The Thrive Approach offers practical, effective tools and techniques that work, built around a web-based assessment and action planning tool. This is underpinned by a programme of training and mentoring support.

Our trained thrive staff in our school are Mrs Smith and Miss Ineson. 

Useful Links 

https://www.childline.org.uk/

 

https://youngminds.org.uk/ 

More about Thrive: 

The Thrive Approach

Our mission is to positively impact the lives of millions of children and young people, so they feel safe, supported and ready to learn.

Thrive offers a trauma-informed, whole school or setting approach that helps to improve the mental health and wellbeing of children and young people. We do this by providing you with training, resources and an award-winning online tool, so you can better understand the needs of your pupils and provide targeted, effective support where it’s needed.
 


 
How – and why – we started

"I've been s'cluded."

This was the response a six-year-old boy gave to Thrive co-founder Roe Lovelock in the early 1990s when she got chatting to his mum in a supermarket and asked him why he wasn’t in school.

The child, who couldn’t even say the word excluded, let alone understand the concept of exclusion, made a big impression on Roe, a social work trainer.

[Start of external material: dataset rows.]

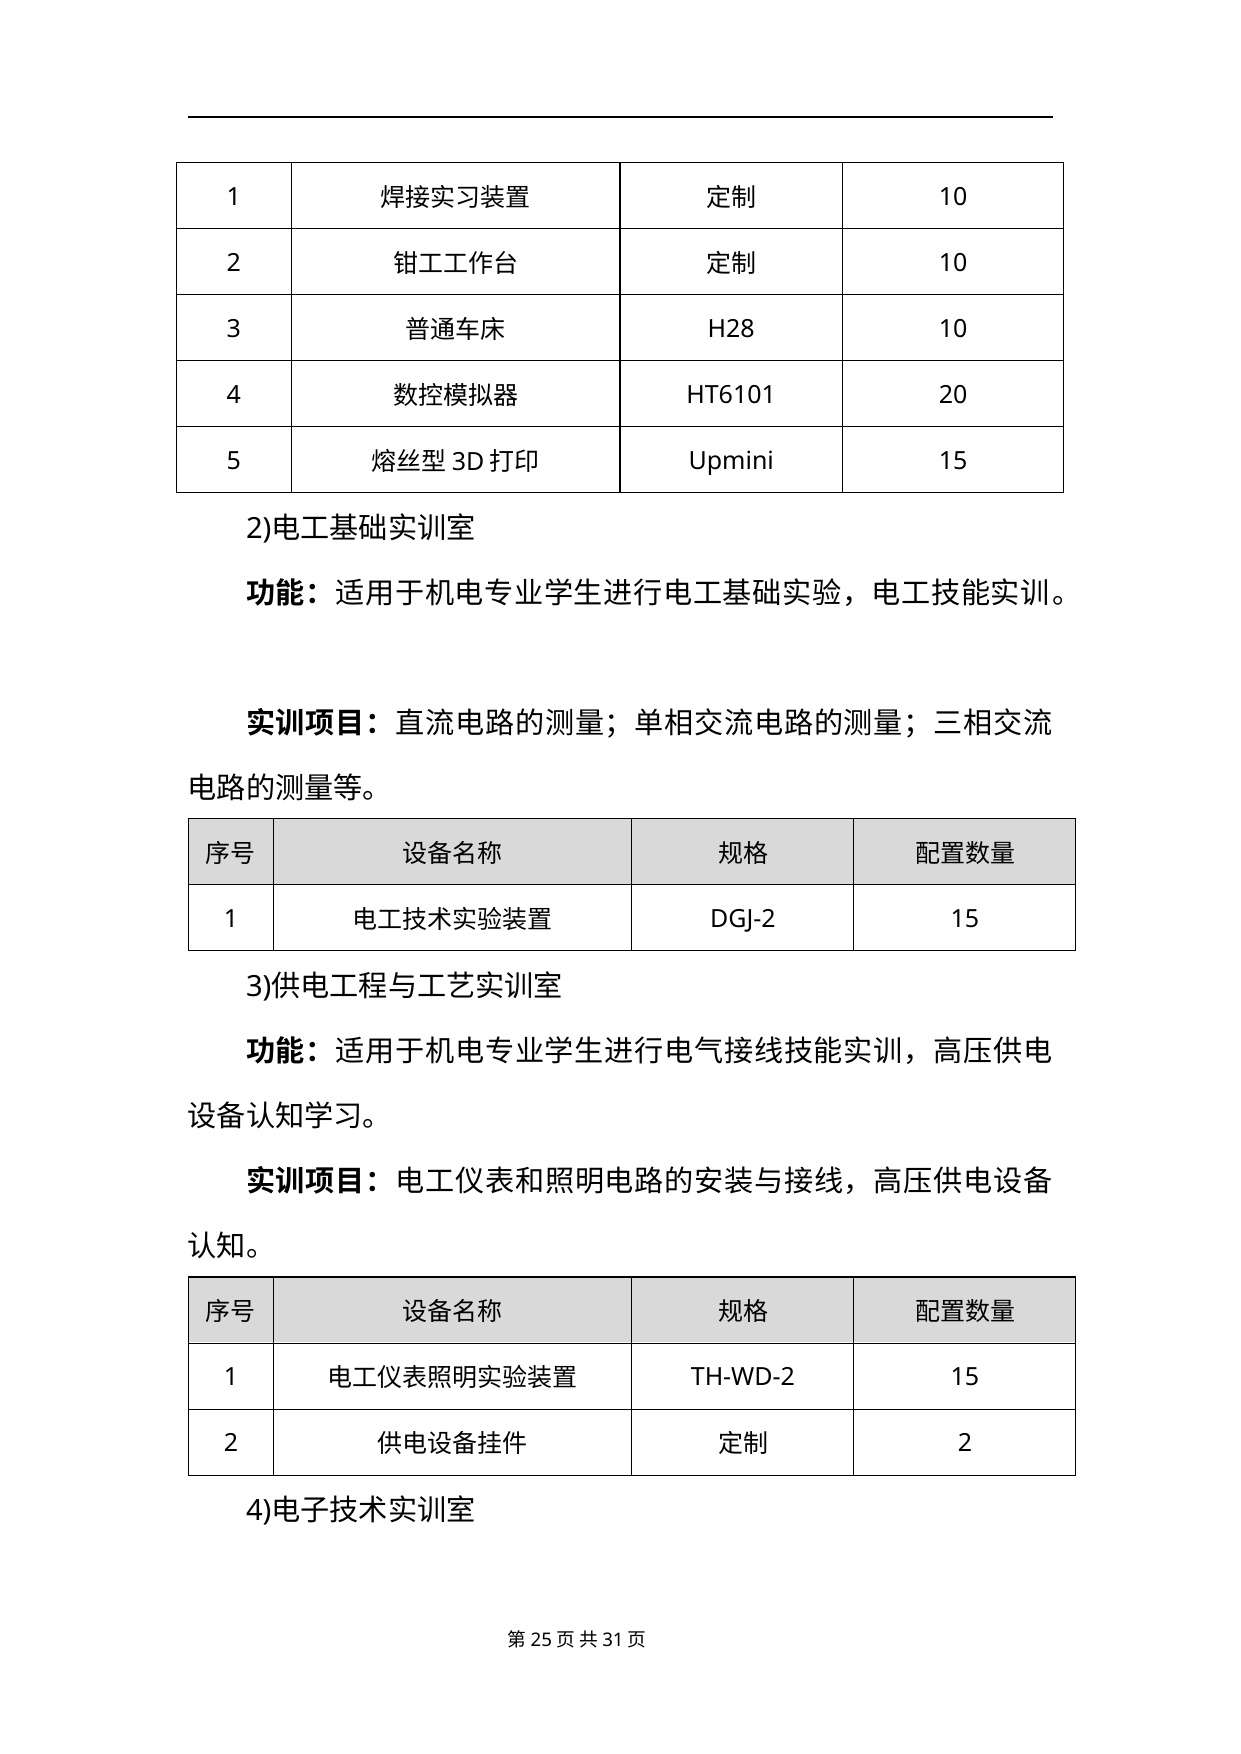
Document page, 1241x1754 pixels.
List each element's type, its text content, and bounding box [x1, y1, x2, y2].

table_cell 15 [854, 885, 1075, 950]
table_cell 10 [843, 229, 1063, 294]
table_cell 3 [177, 295, 291, 360]
table_cell 电工仪表照明实验装置 [274, 1344, 631, 1408]
table_cell H28 [621, 295, 842, 360]
table_cell 熔丝型3D打印 [292, 427, 619, 492]
text 3)供电工程与工艺实训室 [187, 951, 1053, 1016]
table_cell 定制 [621, 229, 842, 294]
table_cell DGJ-2 [632, 885, 853, 950]
table_header 设备名称 [274, 819, 631, 884]
table_header 配置数量 [854, 1278, 1075, 1342]
table_cell Upmini [621, 427, 842, 492]
table_cell 20 [843, 361, 1063, 426]
table_cell 5 [177, 427, 291, 492]
table_cell 1 [189, 1344, 273, 1408]
text 功能：适用于机电专业学生进行电气接线技能实训，高压供电设备认知学习。 [187, 1016, 1053, 1146]
table_cell 2 [854, 1410, 1075, 1474]
table_header 序号 [189, 819, 273, 884]
table_header 配置数量 [854, 819, 1075, 884]
table_cell 电工技术实验装置 [274, 885, 631, 950]
text 4)电子技术实训室 [187, 1476, 1053, 1541]
text 功能：适用于机电专业学生进行电工基础实验，电工技能实训。 [187, 558, 1053, 688]
table_cell 15 [854, 1344, 1075, 1408]
table_cell 2 [189, 1410, 273, 1474]
table_cell HT6101 [621, 361, 842, 426]
text 2)电工基础实训室 [187, 493, 1053, 558]
table_header 规格 [632, 1278, 853, 1342]
table_cell 定制 [621, 163, 842, 228]
table_header 序号 [189, 1278, 273, 1342]
text 实训项目：直流电路的测量；单相交流电路的测量；三相交流电路的测量等。 [187, 688, 1053, 818]
table_cell 数控模拟器 [292, 361, 619, 426]
table_cell TH-WD-2 [632, 1344, 853, 1408]
table_cell 普通车床 [292, 295, 619, 360]
table_cell 供电设备挂件 [274, 1410, 631, 1474]
table_cell 10 [843, 163, 1063, 228]
table_cell 焊接实习装置 [292, 163, 619, 228]
table_header 规格 [632, 819, 853, 884]
table_cell 钳工工作台 [292, 229, 619, 294]
table_cell 10 [843, 295, 1063, 360]
table_cell 4 [177, 361, 291, 426]
table_header 设备名称 [274, 1278, 631, 1342]
text 实训项目：电工仪表和照明电路的安装与接线，高压供电设备认知。 [187, 1146, 1053, 1276]
table_cell 2 [177, 229, 291, 294]
table_cell 1 [177, 163, 291, 228]
table_cell 定制 [632, 1410, 853, 1474]
table_cell 1 [189, 885, 273, 950]
table_cell 15 [843, 427, 1063, 492]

To her, it spoke volumes about the flaws in the education system of the day and highlighted what needed to change. Roe and the three other co-founders of Thrive (Jan Banks, a psychotherapist; Julia Bird, a Gestalt psychotherapist and educationalist; and Lynne Tarrab-Snooks an integrative psychotherapist and educationalist) kept hearing about children who had been excluded, often from several schools, and often at a young age. They could see the damage this was doing to a generation of children and young people and the impact exclusions were having on their life chances, including the increased risk of outcomes including criminality, substance abuse and gang membership.

Behaviour stems from unmet need

They believed that children’s behaviour stems from unmet need and that until this need is met, children are unable to change their response to circumstances. The Thrive Approach was borne out of the passion these experts felt to effect change in the education system and to make schools places of compassion and understanding that seek to meet pupils’ need, rather than punish them for behaviour that is not a conscious choice. They combined aspects of theory and expertise in their respective fields to define key developmental needs and provide responses and activities to help strengthen children and young people’s engagement in learning and life.

With the growing crisis in children and young people’s mental health, Thrive is needed now more than ever and our focus has broadened from the specific issue of exclusions to the wider issue of poor mental health in young people including problems with behaviour, attendance and attainment.